La Familia. Amor y esperanza

Todos tienen, en su cabeza y corazón, la familia. En su cabeza, porque sabemos que la relación natural del padre, la madre y los hijos forman una familia natural. La tenemos en el corazón porque, en general, hemos disfrutado y seguimos disfrutando del regalo de la pertenencia a  una familia. En la familia normal, predominan el amor, la comprensión, la ayuda y los mejores deseos. En ella, se refugia la persona cuando llegan malos momentos y, en ella, se disfrutan los mejores. Claro que hablo de una familia como Dios manda, en la que hay sumisión y libertad; amor, comunicación y compañía; en la que se comparten las alegrías y las penas; en donde hemos nacido, crecido y nos hemos educado,  y que nos ha protegido de niños. Es tan deseable, que cuando otras formas de convivencia reúnen algunos de sus rasgos, se tiende a llamarles “familia”,  por comparación: “son como una familia”, “es como de mi familia”... A nuestra familia la llevamos en el corazón, aunque no sea o no la veamos perfecta ( ninguna lo es); pero en la familia se disculpa aunque duela, y no suele gustar que alguien de fuera se meta en su vida o problemas sin ser llamado. Es tan nuestra e íntima, que lo que afecta a uno de sus miembros,  afecta a todos, como sucede con los miembros de nuestro cuerpo. Por eso, es tan deseable y querida, y la añoran los que la perdieron. El desarraigo hace infeliz y destruye. La familia es raíz de otras: los hijos, llegados a la adultez, sueñan con formar una nueva familia; casi siempre, como la de origen.

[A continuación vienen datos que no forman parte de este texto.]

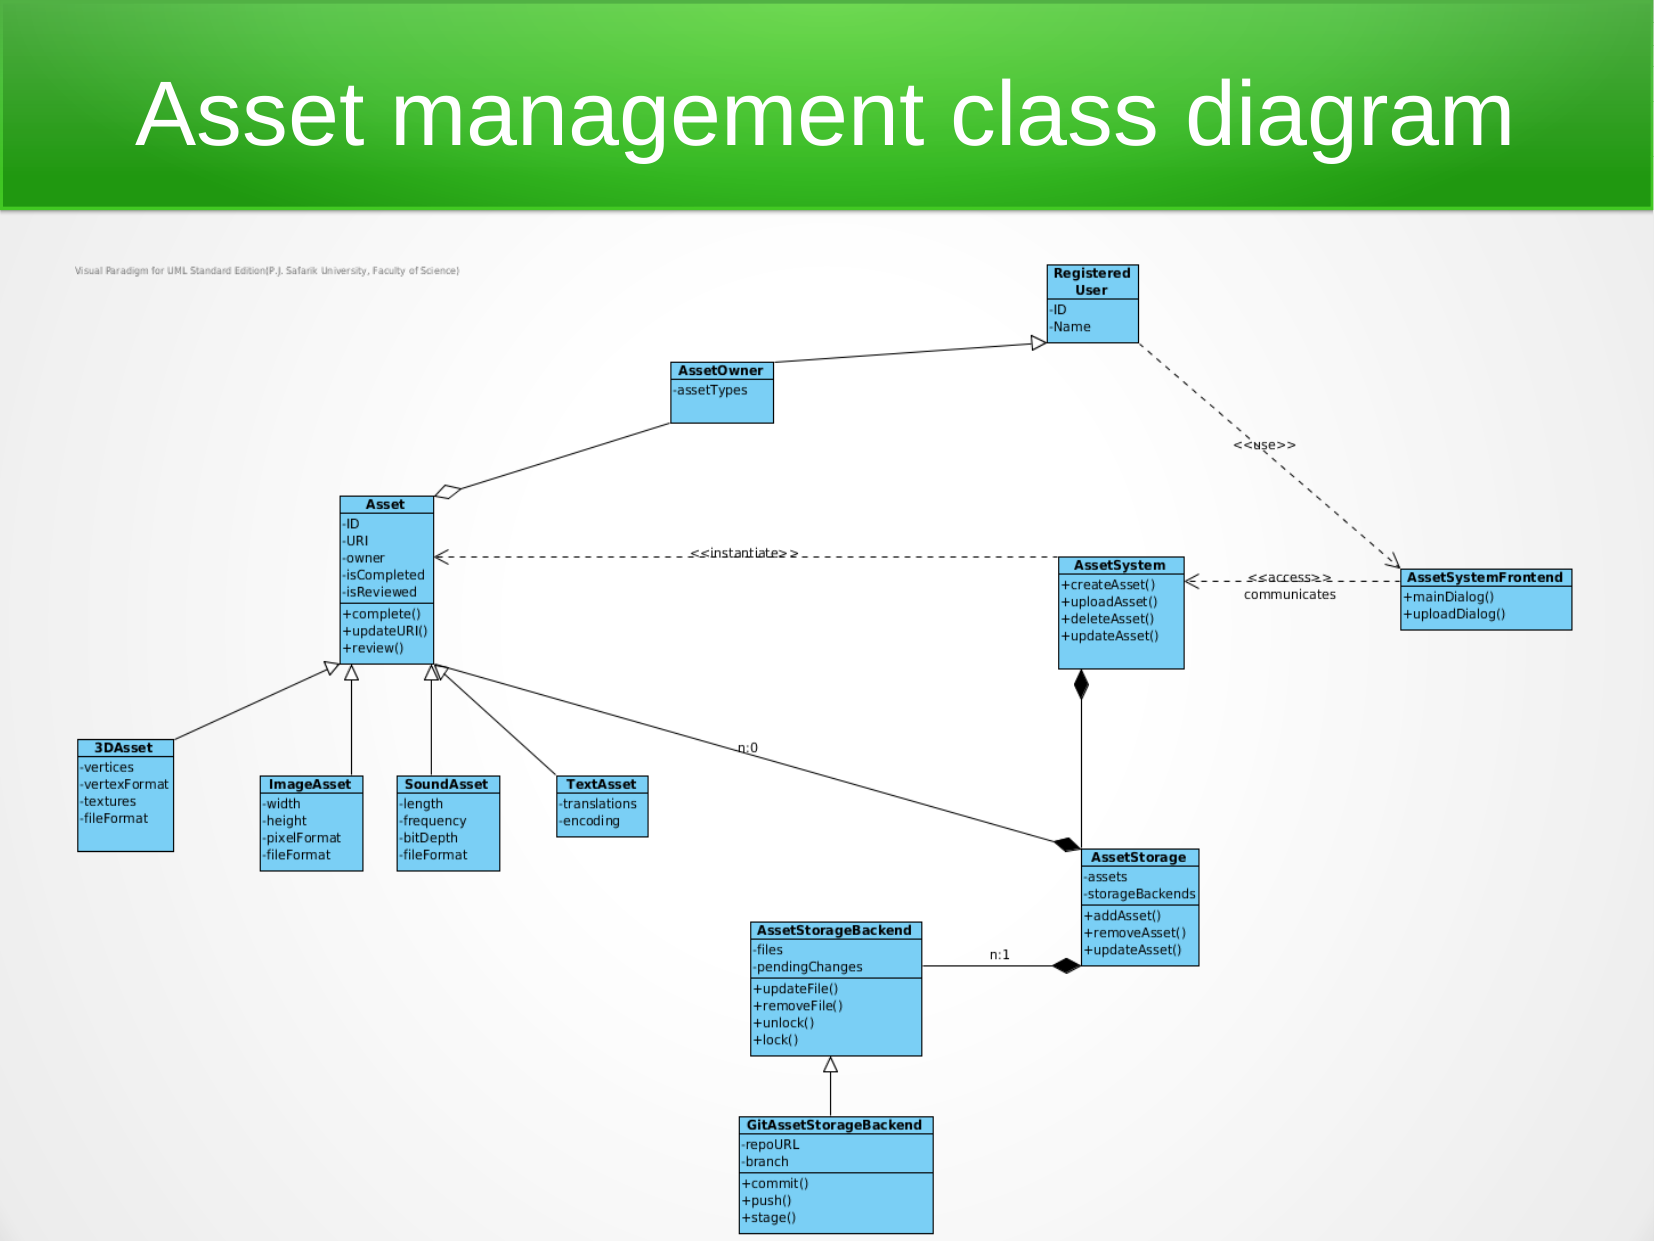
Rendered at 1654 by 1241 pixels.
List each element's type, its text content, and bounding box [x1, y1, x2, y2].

picture [75, 262, 1576, 1238]
title Asset management class diagram [82, 49, 1571, 179]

Hay quienes, por envidia o ciega ideología, atacan esta institución tan querida y necesaria para el individuo y la sociedad. Ocurre en nuestros días, y es obra del diablo. Sor Lucía de Fátima dijo al cardenal Caffarra ( entonces, Arzobispo de Bolonia, Italia): "La batalla final entre el Señor y el reino de Satanás será acerca del matrimonio y de la familia...; sin embargo, Nuestra Señora ya ha aplastado su cabeza”.